Berlin, G. Reimer, 1848. 4to. In the original wrappers, no backstrip. In "Journal für die reine und angewandte Mathematik. Hrsg. von A.L. Crelle, 36. Band, Zweites [2] Heft". Entire issue offered. A fine and clean copy. Pp. 97-113. [Entire volume: 97-184, (4) pp. + 1 plate].
First printing of these two papers influential papers by Jacobi published in the epoch-making year 1848.
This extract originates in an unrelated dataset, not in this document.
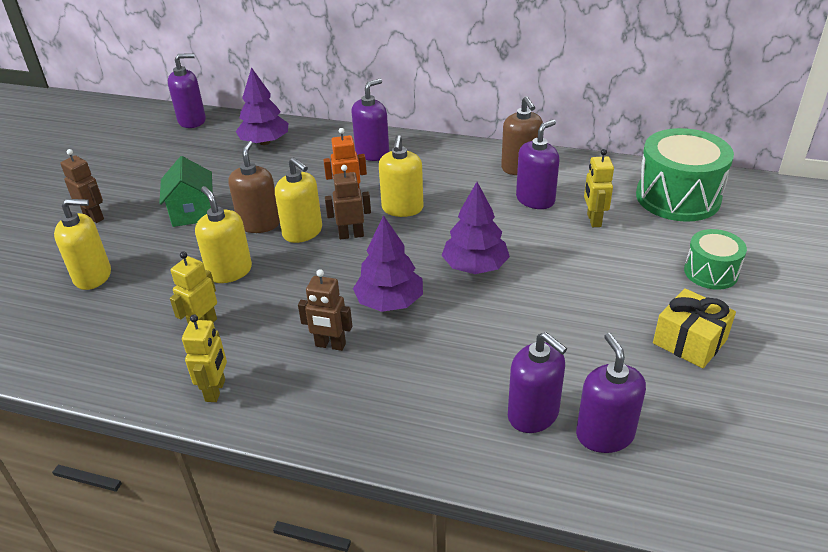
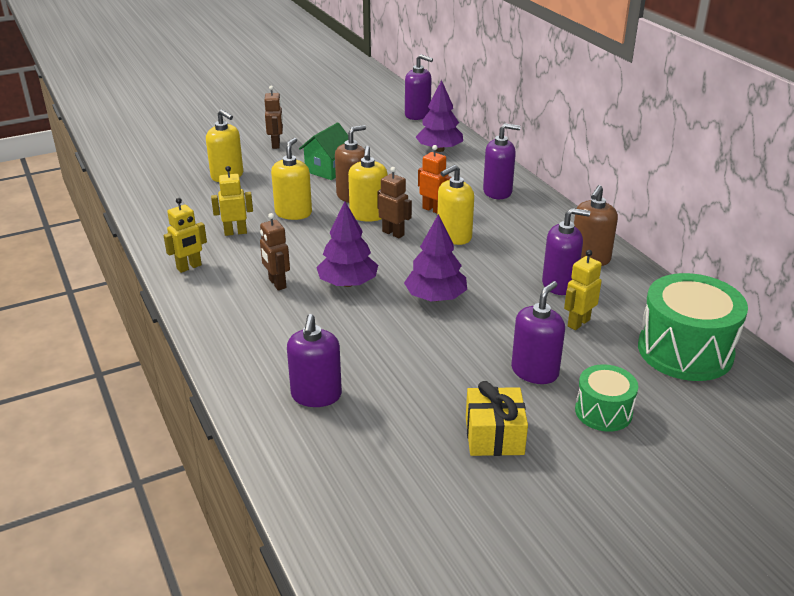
camera: 45 degrees right, 5 degrees down
purple soap dispenser [576,333,646,453] -> purple soap dispenser moved to [511,281,565,384]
"In the revolutionary year of 1848 Jacobi became involved in a political discussion in the Constitutional Club. During an impromptu speech he made some imprudent remarks which brought him under fire from monarchists and republicans alike. Hardly two years before, in the dedication of volume I of his Opuscula mathematica to Friedrich Wilhelm IV, he had expressed his royalist attitude; now he had become an object of suspicion to the government. A petition of Jacobi’s to become officially associated with the University of Berlin, and thus to obtain a secure status, was denied by the ministry of education. Moreover, in June 1849 the bonus on his salary was retracted. Jacobi, who had lost his inherited fortune in a bankruptcy years before, had to give up his Berlin home. He moved into an inn and his wife and children took up residence in the small town of Gotha, where life was considerably less expensive." (DSB).